• _PROVIDED INFORMATION_:
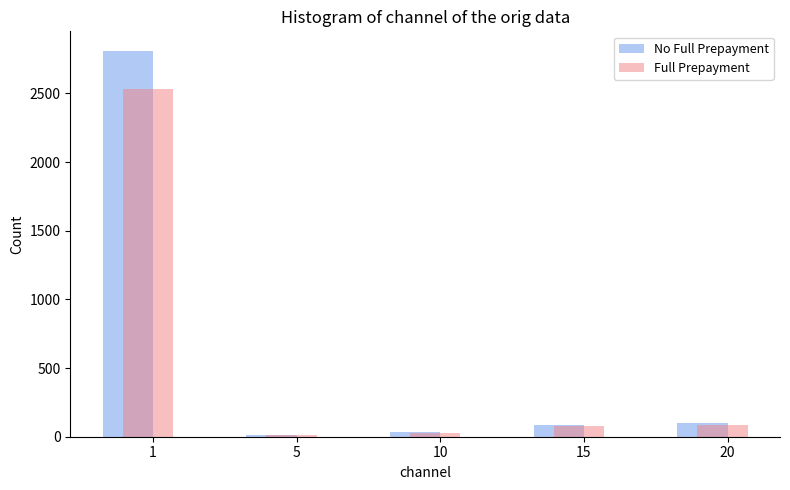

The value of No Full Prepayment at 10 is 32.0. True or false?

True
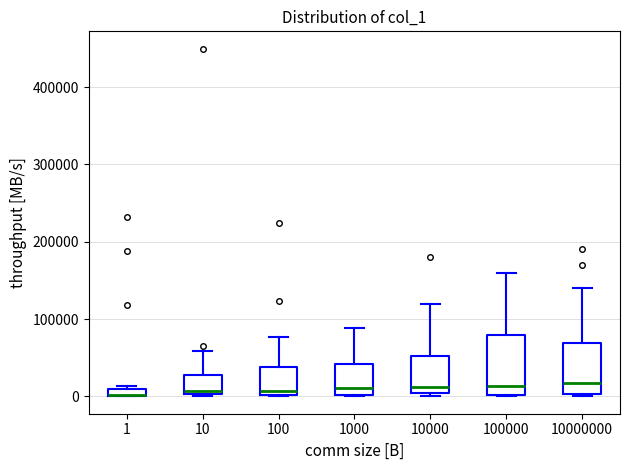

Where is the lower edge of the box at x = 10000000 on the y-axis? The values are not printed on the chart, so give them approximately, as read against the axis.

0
---
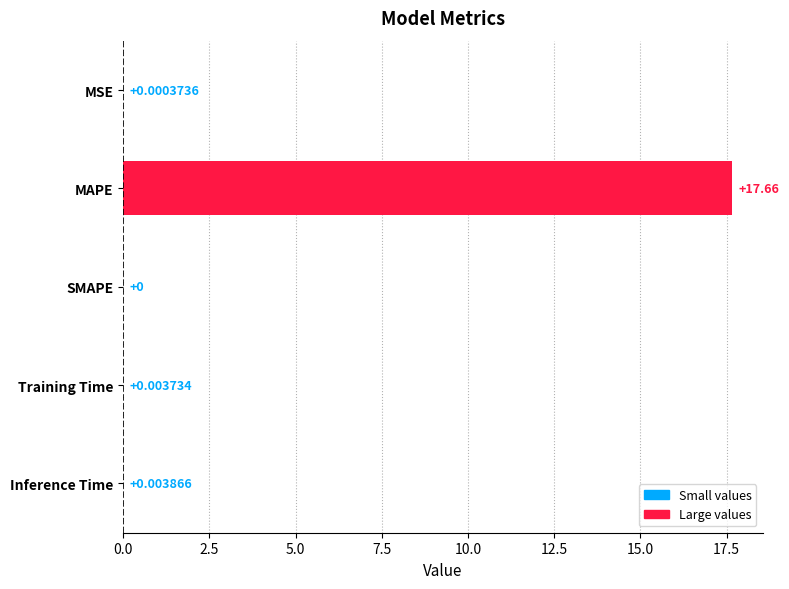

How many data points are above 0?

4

• _WHAT NEEDS TO BE DONE_: Edit the listing from the line with "The value of" to the line with "Where is the", replacing "approximately" with "roughly" and keeping everything else unchanged. Leave the pictures out.

• _YOUR RESPONSE_:
The value of No Full Prepayment at 10 is 32.0. True or false?

True

Where is the lower edge of the box at x = 10000000 on the y-axis? The values are not printed on the chart, so give them roughly, as read against the axis.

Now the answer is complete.